Kristin Noble is an American politician. She has served as a Republican member representing the Hillsborough 2nd district of the New Hampshire House of Representatives since 2022. She has served as the Vice Chair of the Education Policy and Administration Committee since 2024.

== Personal life ==
Kristin Noble was born and grew up in Manchester, New Hampshire, before moving to Bedford, New Hampshire where she currently resides with her husband, Jeff. She has one daughter and one step-daughter. Noble did not attend college and worked first in customer service and tech support. In a 2026 interview, she described taking classes at Nashua Technical College and working in security software before her election.

== Controversies ==
In January 2026, The Boston Globe and Concord Monitor reported on leaked images of controversial messages attributed to Kristin Noble in a private group chat among Republican legislators where she spoke of "segregated schools". The messages attributed to Noble were comments that "when we have segregated schools we can add all the fun stuff lol" and "imagine the scores though if we had schools for them and some for us". The messages criticism from Democratic lawmakers including House Minority Leader Alexis Simpson, who said that such references were inappropriate for the chair of the House Education Policy and Administration Committee. Noble’s office released a statement asserting that her comments were intended to refer to ideological differences in education policy rather than racial segregation.

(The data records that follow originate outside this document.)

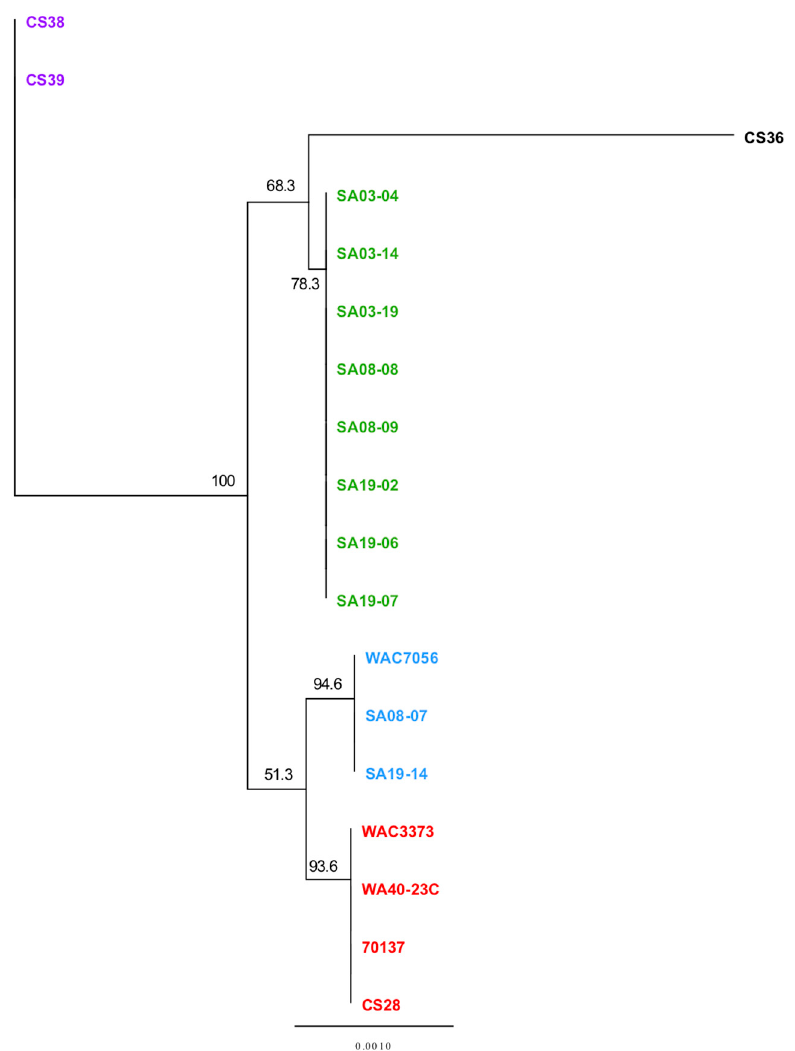
Figure 8. Phylogenetic analysis of the R. toxicus trehalose biosynthetic pathway genes. Neighbor-joining trees were based on concatenated DNA sequences of four tunicamycin biosynthesis genes ( tps , tpp , treY and treZ ) from 18 R. toxicus isolates and calculated using the Jukes-Cantor method to compute evolutionary distances. Confidence intervals were assessed using the bootstrap method with 1000 replications. Strains within the phylogenetic tree are color-coded based on genetic population. Green: RT-I; blue: RT-II; red: RT-III; black: RT-IV; purple: RT-V. Exopolysaccharide (EPS) interacts with the environment (vector, host, etc.) and may play a role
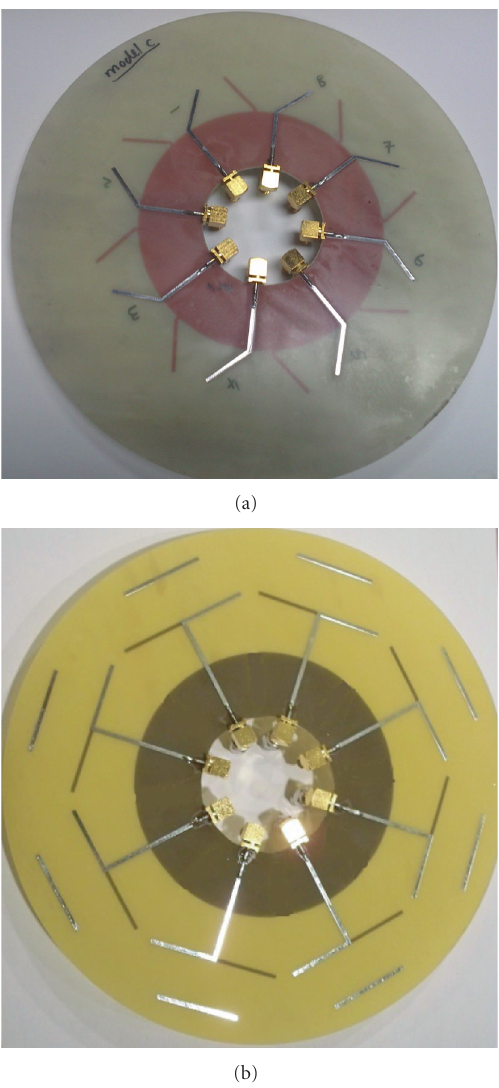
Figure 3: Fabricated printed antenna arrays: (a) 8-element V- shaped circular array and (b) 8-element Yagi circular array.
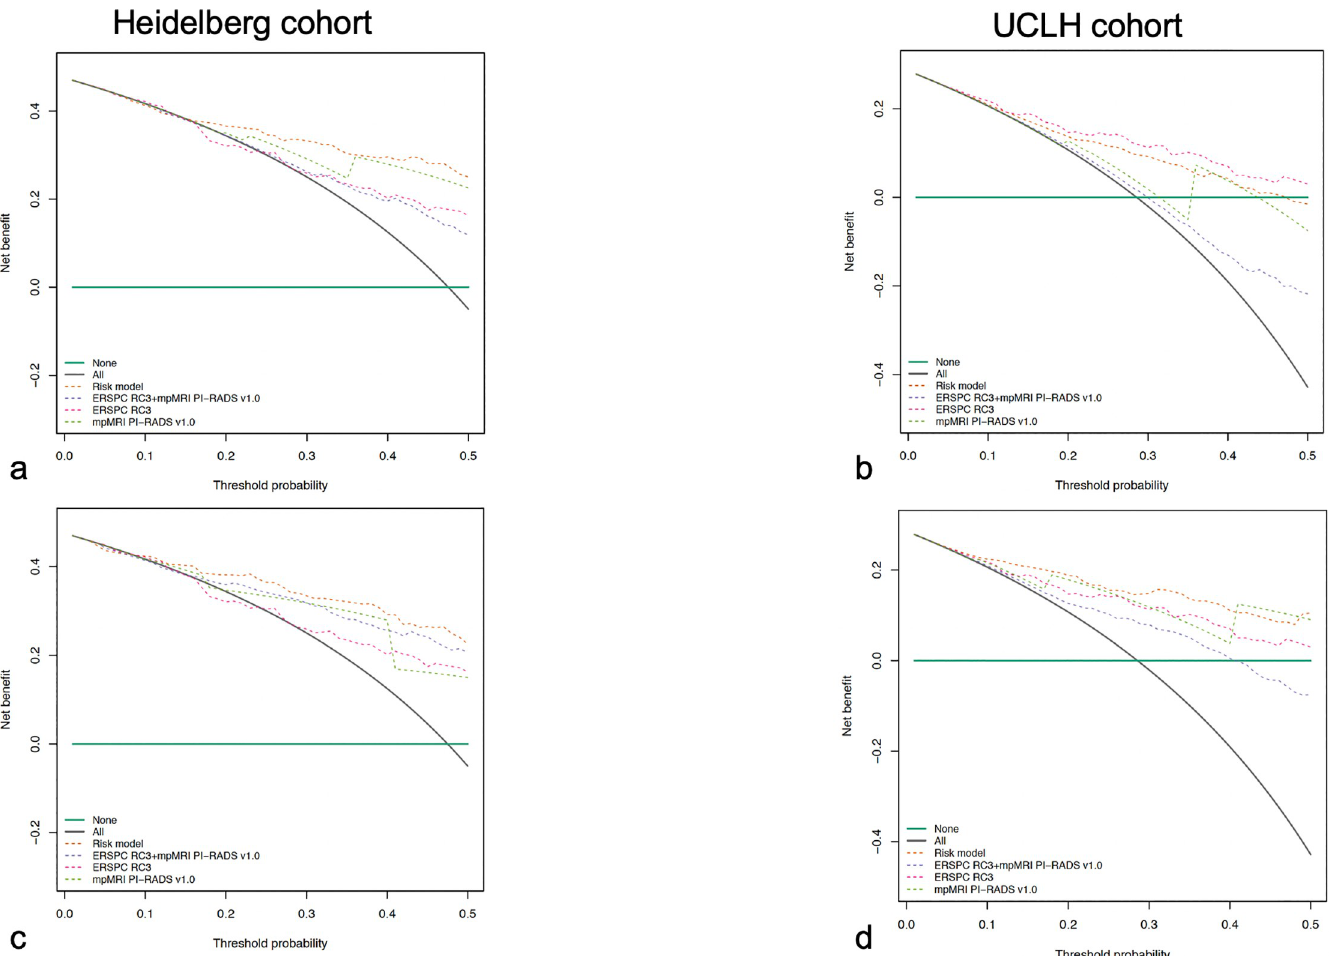
Fig 3. Net decision curve analyses demonstrating the benefit for predicting sPC on biopsy: a) for the unadjusted RM in the Heidelberg cohort, b) for the unadjusted model in the UCLH cohort, c) for the adjusted model in the Heidelberg cohort (according to the prevalence of the ERSPC 24.5%) and d) for the adjusted model in the UCLH cohort. The black line is the net benefit of providing all patients with MRI/TRUS-fusion biopsy and the horizontal green line is the net benefit of providing no patients with biopsy. The net benefit provided by each prediction tool is given (pink line for ERSPC-RC3, green line for mpMRI PI-RADSV1.0, purple for ERSPC RC3 +mpMRI PI-RADSv1.0 and orange line for the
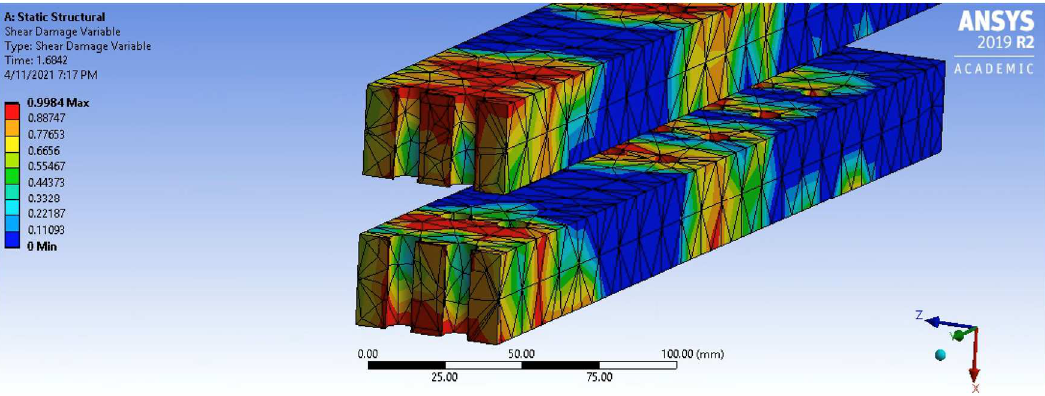
Figure 18. Shear Damage Status at the Beginning of Phase 3.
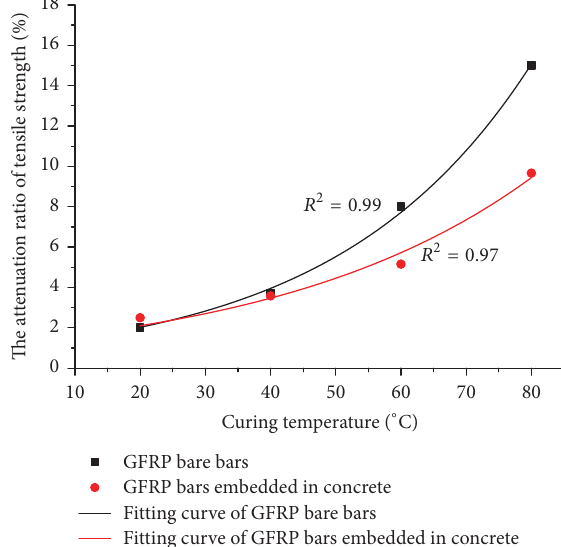
Figure 6: FTIR spectra for C-Sta and C-Ste60 samples.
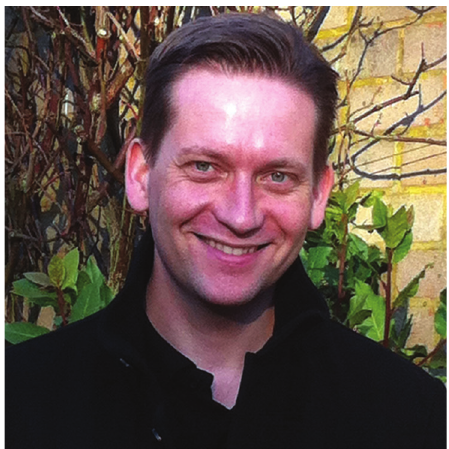
Figure 5. David Hall. The photograph was taken by his eldest daughter, Tara Hall.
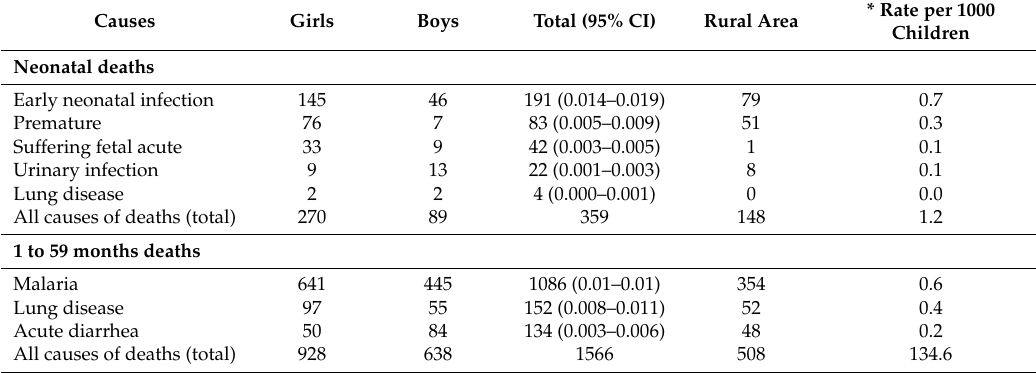
Table 2. Causes of death in neonates (<1 month) and at age 1 to 59 months in Burundi, 2010. Causes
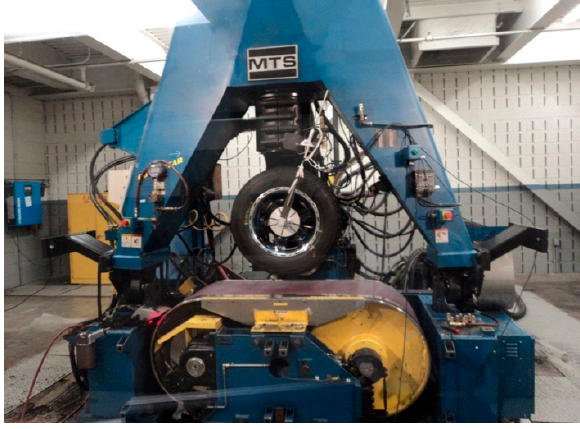
Figure 8. Flat-Trac® machine.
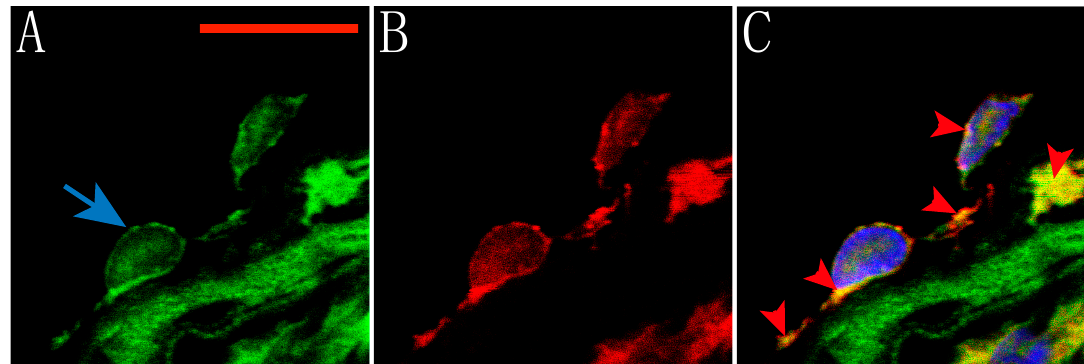
Figure 2. Expression of TRPV1 receptors in rat aorta endothelium. ( A ) TRPV1 was detected by a specific antibody and a FITC-conjugated secondary antibody (Green). The scale bar corresponds to 5 μ m. ( B ). The tissue was co-labeled with an endothelium-specific antibody and a secondary antibody conjugated with Alexa Fluor 568; the cells are located along the inner layer, indicated by a blue arrow. ( C ) The superimposition of the images highlights the co-localization of the receptor in the endothelial cells (Arrowheads). Nuclei were stained using Prolong Gold antifade with DAPI.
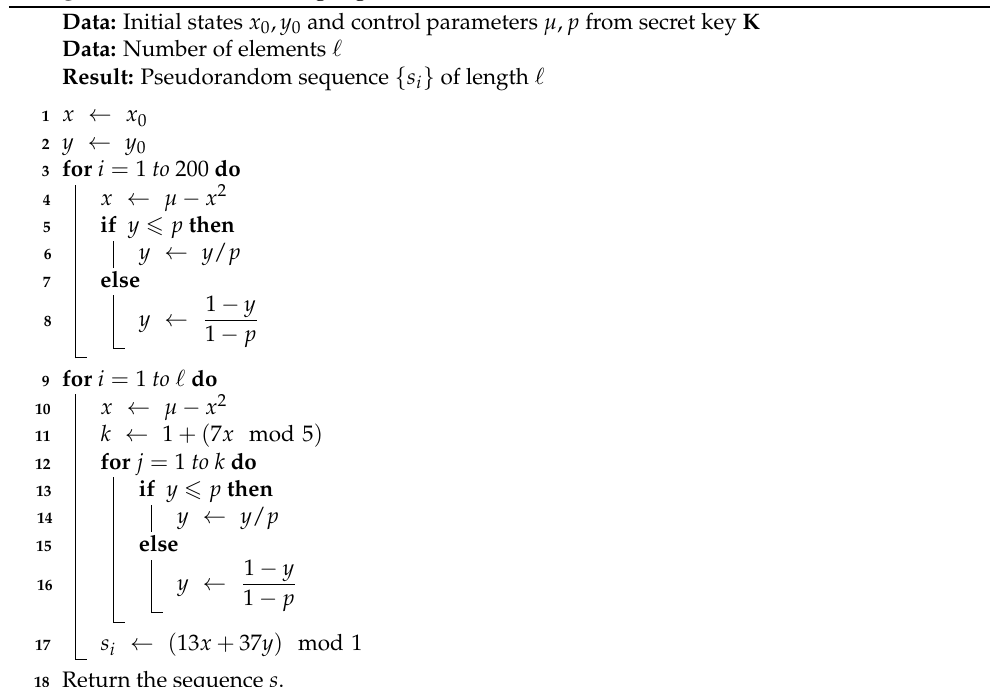
Algorithm 2: The chaining algorithm (Rule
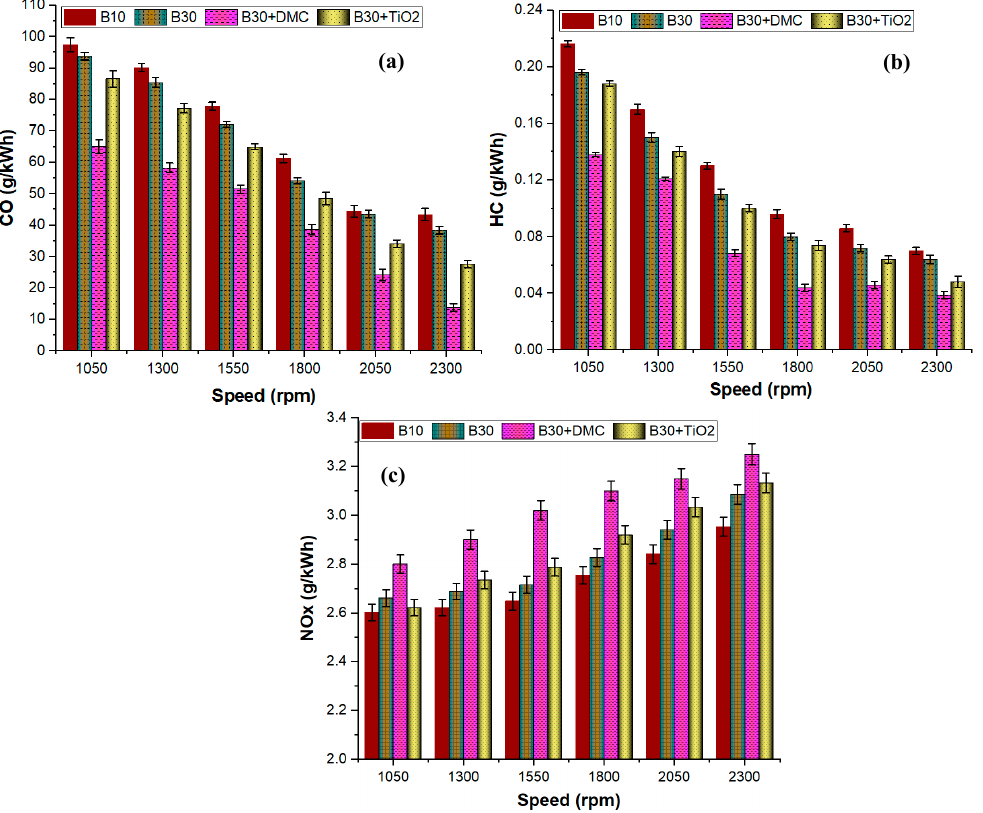
Figure 6. Variation of engine exhaust emissions: ( a ) CO, ( b ) HC, and ( c ) NOx with respect to speed at 100% engine load.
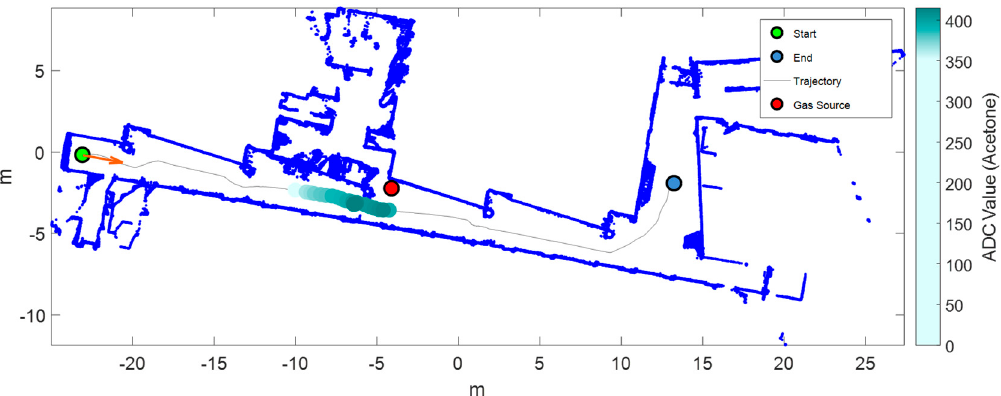
Figure 9. Results of exploration with one gas source of acetone and heating, ventilation, and air conditioning (HVAC) turned off (Scenario II). Map of the arena (built by the robot) and mean sensor array response overlaid on the robot trajectory.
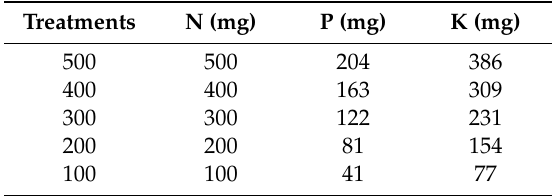
Table 1. Nutrient composition for the five nutrient treatments. Treatments N (mg) P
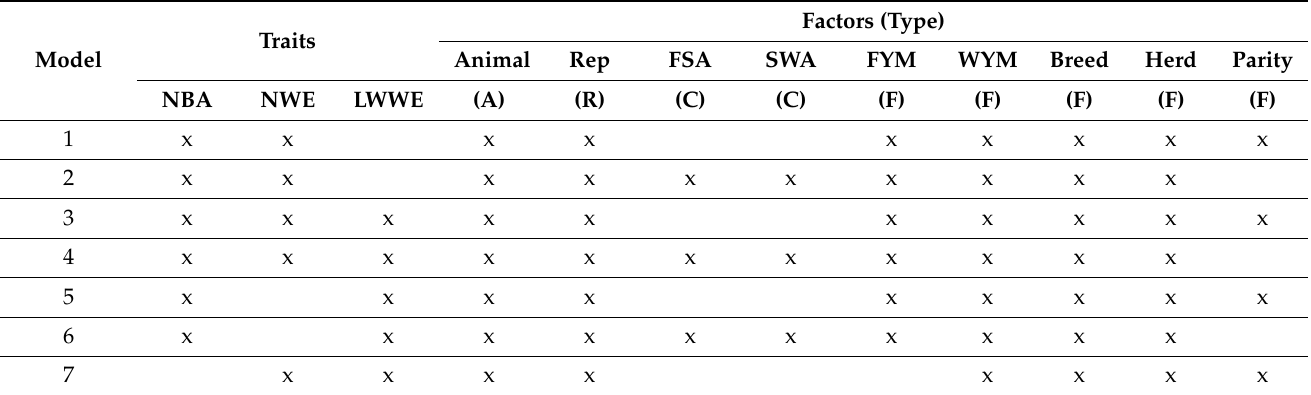
Table 2. The structure of the applied animal models.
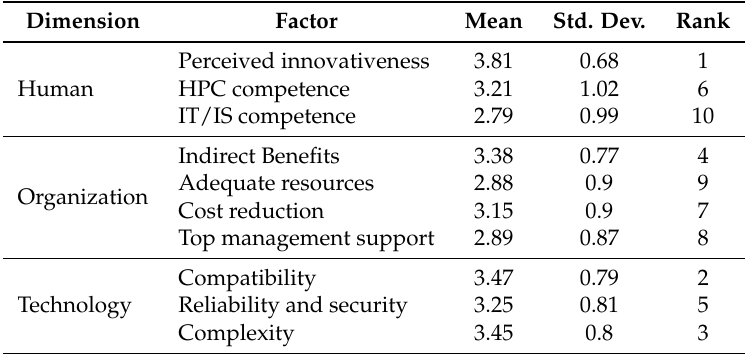
Table 3. Descriptive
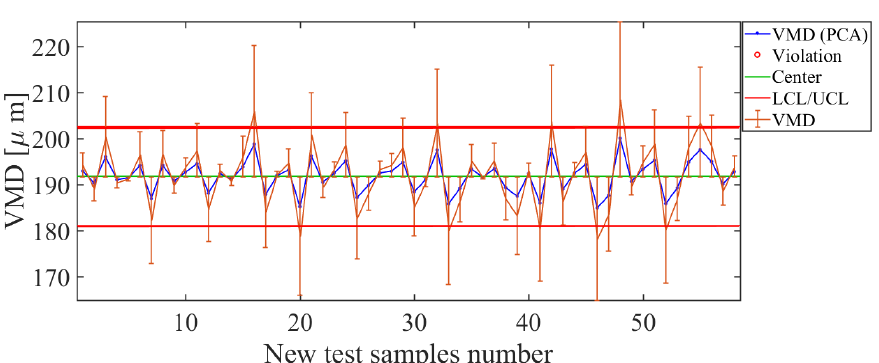
Figure 13. Soft-sensor response (control chart and error bars) for the volumetric median diameter (VMD) descriptor. For values in the range 180 µ m < VMD < 200 µ m, suitable estimates are provided.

The reporting noted that the controversy prompted discussion in state political circles about the tone and content of internal communications among legislators.

==Political positions==
===Education===
Noble is on record opposing background checks of staff working at schools receiving state funds. In 2026, she supported SB 33, titled AN ACT relative to the regulation of public school materials, also known as a book ban asking, "Why did school libraries stop protecting our children in this way?" In a 2026 interview, Noble suggested adding materials from PragerU to public school libraries, and books and media from the Tuttle Twins series. Noble has referred to public schools as "leftist indoctrination centers" that have "libraries full of porn, biological males in girls sports and bathrooms, and as much DEI curriculum as their hearts desire".

===Public Health===
Noble has opposed mask mandates in schools stating that “School mask mandates had a negative impact on our children and did not provide an environment that is conducive to learning."